Moving onto 2022, you have the Cybertruck and Semitruck launches in late 2021, and Berlin factory production ramp. Thus, by 2022, the Cybertruck will be widely available, the Semitruck will start deliveries, and the Berlin factory will be fully operational. Those three huge catalysts will help Tesla tap into the enormous global trucking market, and accelerate growth in the currently underpenetrated European EV market.
Then, in 2023, Tesla is promising us a $25,000 electric car. I don’t really need to explain why a Tesla EV at a $25,000 price point would be a game-changer for the world. It also looks like Tesla’s self-driving tech will be more fully fleshed out by 2023, and if so, hype surrounding this new tech will drum up even more demand, especially if Tesla sells that tech in its $25,000 car (thereby delivering self-driving to the masses).
Overall, then, the Tesla growth narrative should accelerate meaningfully over the next few years. Revenues will ramp. Margins will improve. Profits will soar. And the TSLA stock price will keep moving higher.
Big Upside Potential for Tesla Stock
As I’ve said before, between its auto and energy businesses, Tesla is a trillion dollar company in the making.
The math here is simple.
By 2035, I see revenues measuring somewhere around $400 billion, with $180 billion coming from auto (on the assumption that Tesla continues to dominate a global EV market that increasingly disrupts the legacy auto market), $187.5 billion coming from energy (on the assumption that Tesla leverages its leading solar and battery storage technology to become the world’s largest solar panel and battery storage provider), and the rest coming from related services.
Gross margins should hover above 25%, while the opex rate should fall with scale towards the high single-digit range, implying a company-wide operating margin of ~20%.
That implies operating profits of $80 billion.

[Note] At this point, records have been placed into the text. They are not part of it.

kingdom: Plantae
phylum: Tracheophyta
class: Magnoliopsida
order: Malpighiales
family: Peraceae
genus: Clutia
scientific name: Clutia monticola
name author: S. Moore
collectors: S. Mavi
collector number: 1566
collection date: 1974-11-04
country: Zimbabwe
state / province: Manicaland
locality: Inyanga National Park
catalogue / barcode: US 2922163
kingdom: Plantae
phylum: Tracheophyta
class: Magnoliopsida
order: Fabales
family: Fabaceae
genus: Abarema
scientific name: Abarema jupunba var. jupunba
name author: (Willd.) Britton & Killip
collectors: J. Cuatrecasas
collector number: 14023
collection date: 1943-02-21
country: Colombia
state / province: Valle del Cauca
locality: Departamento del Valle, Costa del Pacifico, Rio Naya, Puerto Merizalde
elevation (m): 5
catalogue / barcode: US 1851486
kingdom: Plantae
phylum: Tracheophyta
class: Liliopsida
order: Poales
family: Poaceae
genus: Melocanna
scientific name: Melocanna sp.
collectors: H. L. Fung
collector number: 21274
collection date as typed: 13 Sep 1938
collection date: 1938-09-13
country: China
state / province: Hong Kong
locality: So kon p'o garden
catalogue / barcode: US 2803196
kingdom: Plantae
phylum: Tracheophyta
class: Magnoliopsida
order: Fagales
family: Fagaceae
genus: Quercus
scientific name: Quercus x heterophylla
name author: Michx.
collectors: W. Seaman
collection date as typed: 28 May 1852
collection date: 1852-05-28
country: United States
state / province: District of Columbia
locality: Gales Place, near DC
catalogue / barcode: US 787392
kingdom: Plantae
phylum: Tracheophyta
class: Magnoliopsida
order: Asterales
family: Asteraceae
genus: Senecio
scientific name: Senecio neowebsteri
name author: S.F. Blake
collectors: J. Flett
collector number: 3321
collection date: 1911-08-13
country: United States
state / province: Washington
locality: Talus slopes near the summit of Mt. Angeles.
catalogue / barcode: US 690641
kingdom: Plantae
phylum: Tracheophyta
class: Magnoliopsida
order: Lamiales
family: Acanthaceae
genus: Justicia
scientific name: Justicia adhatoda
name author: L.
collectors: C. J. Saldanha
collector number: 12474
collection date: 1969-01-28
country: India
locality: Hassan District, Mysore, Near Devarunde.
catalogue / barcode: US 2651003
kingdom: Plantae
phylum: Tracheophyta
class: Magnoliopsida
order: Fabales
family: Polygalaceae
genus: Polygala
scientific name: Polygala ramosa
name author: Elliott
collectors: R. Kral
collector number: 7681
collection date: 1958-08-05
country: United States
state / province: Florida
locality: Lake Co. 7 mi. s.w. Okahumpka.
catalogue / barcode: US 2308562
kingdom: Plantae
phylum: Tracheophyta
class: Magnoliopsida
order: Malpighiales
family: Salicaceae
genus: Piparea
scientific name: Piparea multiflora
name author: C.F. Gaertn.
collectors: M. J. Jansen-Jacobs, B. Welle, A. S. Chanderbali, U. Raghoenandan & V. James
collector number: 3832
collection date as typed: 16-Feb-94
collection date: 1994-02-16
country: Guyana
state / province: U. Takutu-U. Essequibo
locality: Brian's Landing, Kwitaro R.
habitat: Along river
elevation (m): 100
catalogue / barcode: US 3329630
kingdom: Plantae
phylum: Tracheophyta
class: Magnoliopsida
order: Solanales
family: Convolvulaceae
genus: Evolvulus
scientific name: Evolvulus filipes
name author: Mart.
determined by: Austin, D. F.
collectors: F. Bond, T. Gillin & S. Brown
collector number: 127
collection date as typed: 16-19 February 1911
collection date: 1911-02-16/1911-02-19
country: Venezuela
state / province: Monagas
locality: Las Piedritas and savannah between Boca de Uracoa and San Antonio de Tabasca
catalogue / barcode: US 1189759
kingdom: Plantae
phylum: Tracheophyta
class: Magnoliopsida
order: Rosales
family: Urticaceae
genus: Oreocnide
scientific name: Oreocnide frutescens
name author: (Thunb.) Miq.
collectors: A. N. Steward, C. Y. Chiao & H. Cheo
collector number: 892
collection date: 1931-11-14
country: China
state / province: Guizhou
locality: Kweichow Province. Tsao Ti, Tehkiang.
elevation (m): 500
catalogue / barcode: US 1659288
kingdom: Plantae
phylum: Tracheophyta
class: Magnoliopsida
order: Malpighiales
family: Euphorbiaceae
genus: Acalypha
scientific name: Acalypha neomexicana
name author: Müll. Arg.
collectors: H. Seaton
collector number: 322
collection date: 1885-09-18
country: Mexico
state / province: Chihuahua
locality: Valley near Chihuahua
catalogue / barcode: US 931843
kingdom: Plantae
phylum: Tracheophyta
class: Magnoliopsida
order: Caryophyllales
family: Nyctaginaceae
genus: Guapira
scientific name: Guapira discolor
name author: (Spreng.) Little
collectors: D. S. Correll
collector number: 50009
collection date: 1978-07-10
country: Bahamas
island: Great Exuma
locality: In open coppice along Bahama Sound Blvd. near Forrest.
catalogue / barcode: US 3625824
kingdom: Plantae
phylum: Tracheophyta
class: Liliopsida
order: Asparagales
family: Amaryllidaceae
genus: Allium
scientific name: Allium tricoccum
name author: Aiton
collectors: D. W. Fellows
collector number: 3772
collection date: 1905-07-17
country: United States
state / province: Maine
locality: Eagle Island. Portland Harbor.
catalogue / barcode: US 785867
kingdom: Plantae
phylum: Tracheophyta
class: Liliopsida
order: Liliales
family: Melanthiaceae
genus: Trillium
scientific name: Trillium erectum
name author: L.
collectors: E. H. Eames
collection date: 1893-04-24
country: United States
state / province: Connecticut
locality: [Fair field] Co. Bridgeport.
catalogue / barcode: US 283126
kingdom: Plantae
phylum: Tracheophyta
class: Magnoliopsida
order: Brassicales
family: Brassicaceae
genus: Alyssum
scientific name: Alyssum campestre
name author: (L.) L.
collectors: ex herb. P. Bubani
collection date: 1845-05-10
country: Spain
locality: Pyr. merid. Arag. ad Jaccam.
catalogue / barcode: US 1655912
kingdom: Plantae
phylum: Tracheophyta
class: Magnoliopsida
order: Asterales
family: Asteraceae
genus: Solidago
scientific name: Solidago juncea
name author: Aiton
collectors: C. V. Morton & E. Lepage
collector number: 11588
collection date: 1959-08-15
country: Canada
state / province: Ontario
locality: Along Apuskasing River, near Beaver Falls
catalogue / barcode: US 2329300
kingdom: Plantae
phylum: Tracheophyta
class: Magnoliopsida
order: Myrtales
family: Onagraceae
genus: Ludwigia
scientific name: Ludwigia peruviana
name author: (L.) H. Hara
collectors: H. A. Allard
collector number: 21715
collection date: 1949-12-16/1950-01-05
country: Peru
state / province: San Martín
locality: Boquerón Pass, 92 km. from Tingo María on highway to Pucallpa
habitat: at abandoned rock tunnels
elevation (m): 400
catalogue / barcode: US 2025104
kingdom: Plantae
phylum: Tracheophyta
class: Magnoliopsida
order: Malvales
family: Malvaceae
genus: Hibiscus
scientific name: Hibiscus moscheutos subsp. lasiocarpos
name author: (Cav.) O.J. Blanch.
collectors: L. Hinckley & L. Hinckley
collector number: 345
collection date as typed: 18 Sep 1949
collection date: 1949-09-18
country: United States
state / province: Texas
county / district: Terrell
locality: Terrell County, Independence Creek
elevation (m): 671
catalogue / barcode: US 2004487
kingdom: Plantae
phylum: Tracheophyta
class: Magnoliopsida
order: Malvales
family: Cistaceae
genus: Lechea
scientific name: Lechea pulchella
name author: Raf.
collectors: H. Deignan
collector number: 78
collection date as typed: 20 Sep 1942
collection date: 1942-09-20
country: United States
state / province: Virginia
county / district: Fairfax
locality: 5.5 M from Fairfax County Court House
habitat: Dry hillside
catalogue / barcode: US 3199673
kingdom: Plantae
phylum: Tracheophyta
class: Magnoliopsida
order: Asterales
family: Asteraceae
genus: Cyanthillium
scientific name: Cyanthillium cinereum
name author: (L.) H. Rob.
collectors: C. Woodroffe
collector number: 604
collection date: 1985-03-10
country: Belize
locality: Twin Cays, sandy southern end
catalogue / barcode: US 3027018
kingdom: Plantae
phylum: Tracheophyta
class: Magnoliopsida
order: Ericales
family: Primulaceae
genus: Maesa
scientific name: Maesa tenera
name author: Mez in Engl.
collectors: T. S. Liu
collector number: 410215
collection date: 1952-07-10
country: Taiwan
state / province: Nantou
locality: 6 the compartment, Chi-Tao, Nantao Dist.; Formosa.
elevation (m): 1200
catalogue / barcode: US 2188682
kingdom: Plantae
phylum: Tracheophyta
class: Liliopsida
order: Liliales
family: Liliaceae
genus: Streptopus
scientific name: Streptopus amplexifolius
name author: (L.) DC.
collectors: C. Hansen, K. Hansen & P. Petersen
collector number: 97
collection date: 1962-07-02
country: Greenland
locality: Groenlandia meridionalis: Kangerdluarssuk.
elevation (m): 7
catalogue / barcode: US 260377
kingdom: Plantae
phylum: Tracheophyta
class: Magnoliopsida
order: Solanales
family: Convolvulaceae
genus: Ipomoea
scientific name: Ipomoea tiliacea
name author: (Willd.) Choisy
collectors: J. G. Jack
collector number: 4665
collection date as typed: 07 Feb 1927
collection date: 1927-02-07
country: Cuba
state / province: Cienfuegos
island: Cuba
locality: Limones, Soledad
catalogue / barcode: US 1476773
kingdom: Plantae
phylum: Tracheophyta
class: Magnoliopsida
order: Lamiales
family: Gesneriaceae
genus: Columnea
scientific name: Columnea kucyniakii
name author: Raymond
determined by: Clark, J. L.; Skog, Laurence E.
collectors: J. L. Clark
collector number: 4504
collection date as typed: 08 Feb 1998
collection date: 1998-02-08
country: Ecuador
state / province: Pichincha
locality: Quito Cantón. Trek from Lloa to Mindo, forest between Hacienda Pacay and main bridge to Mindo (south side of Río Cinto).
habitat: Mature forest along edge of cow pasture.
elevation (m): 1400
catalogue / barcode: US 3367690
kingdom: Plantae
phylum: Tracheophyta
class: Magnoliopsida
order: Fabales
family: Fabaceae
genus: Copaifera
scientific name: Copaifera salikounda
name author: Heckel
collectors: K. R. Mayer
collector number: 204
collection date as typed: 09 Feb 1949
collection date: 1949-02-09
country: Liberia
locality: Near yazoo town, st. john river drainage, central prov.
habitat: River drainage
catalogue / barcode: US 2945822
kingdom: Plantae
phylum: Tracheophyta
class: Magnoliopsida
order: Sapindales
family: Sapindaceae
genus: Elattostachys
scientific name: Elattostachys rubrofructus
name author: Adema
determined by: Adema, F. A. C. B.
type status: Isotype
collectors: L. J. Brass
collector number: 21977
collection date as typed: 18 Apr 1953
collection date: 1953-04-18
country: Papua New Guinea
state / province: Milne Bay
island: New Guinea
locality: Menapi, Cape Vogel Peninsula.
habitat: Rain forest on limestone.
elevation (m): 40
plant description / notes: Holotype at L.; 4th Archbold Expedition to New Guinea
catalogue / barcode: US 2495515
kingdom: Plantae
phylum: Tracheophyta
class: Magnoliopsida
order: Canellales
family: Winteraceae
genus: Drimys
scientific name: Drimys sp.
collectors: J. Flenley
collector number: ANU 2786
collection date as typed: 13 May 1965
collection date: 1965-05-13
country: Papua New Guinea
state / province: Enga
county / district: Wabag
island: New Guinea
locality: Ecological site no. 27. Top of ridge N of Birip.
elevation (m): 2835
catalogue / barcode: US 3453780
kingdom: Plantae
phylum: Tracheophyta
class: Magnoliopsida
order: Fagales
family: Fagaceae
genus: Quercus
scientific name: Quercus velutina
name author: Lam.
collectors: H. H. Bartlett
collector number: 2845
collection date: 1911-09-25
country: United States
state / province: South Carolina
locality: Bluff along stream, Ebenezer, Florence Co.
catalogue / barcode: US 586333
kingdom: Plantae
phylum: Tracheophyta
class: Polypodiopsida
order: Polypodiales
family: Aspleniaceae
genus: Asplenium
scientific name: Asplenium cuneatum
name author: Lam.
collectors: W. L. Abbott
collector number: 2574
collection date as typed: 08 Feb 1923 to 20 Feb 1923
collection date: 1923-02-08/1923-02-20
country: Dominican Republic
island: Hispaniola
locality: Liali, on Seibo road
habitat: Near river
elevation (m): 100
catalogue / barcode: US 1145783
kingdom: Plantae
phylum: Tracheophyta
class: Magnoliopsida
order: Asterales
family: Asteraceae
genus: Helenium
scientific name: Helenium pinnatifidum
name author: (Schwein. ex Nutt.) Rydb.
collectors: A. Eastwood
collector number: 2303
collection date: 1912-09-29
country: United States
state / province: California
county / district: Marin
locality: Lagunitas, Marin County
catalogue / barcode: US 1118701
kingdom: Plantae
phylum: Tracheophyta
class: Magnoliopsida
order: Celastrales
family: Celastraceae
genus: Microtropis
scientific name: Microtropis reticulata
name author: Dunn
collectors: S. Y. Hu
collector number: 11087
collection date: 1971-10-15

After taking out interest and taxes, that could easily flow into $65 billion in net profits.
The market’s historically average forward price-to-earnings ratio is 17. Based on that multiple, Tesla will be worth more than a trillion dollars by the 2030s.
Bottom Line on TSLA Stock
It’s that simple.
On the date of publication, Luke Lango did not have (either directly or indirectly) any positions in the securities mentioned in this article.